Colonies of the red pigmented bacterium Serratia marcescens. The white colonies are a visualisation of evolution, and are emergent mutants that can no longer produce the red pigment
S. marcescens has a predilection for growing on foodstuffs, particularly those that are rich in starch, where its red-pigmented growth can be easily mistaken for blood. In this context, as long ago as the sixth century B.C., Pythagoras commented on the appearance of a red bloody material on foodstuffs. Another very similar incident was recorded in 332 B.C. at the siege of Tyre in Phoenicia (today’s Lebanon) in which the army of Alexander the Great is reported to have gained inspiration from an omen of what they perceived as drops of blood that oozed out from the bread eaten by the soldiers. Much later on, the combination of starchy Eucharist bread and damp medieval churches provided many ideal growth opportunities for S. marcescens, and many historical episodes of transubstantiation (the teaching of the Catholic Church in which the bread and the wine used in the sacrament of the Eucharist become in reality the body and blood of Christ) have been attributed to the growth of this bacterium and the production of its characteristic red pigment. In one particular episode in 1264, a priest in Bolsena, Italy, was celebrating mass when blood apparently appeared on the communion bread and dripped onto his robe. This was probably the first time that S. marcescens had directly influenced the arts, as the great master painter Raphael commemorated this apparent miracle in his fresco “The Mass of Bolsena”.

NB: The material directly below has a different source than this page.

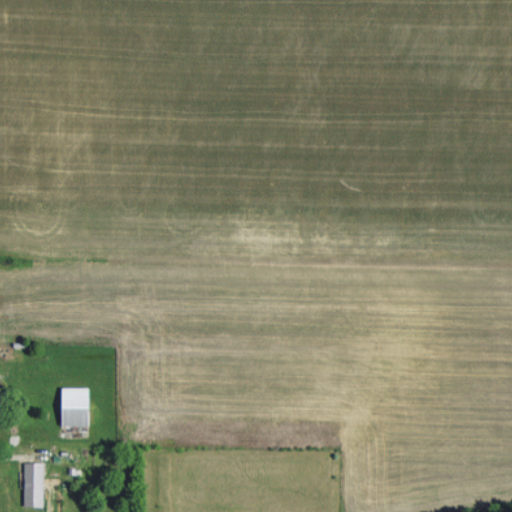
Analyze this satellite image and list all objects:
building: (78, 405)
road: (19, 449)
building: (36, 483)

This work is a scientific recreation of Transubstantiation. To make it, a Communion Wafer was moistened with water and then inoculated with S. marcescens. From an initial pinpoint inoculation, and after overnight incubation, the red pigmented bacterium had grown and moved through the wafer to form a cross (see image below).
A Communion Wafer moistened with water, and then inoculated with S. marcescens. From an initial pinpoint inoculation, and after overnight incubation, the red pigmented bacterium had grown and moved through the wafer to form a cross.
After another 12 hours the bacterium had moved further through the Communion Wafer (see below).
After an additional 12 hours incubation, the bacterium had moved further through the Communion Wafer.
In the final work, the Communion Wafer was heat treated to kill the bacteria and then dried in order to preserve it (see image below)
The Blood Miracle. The dried and completed version of the work.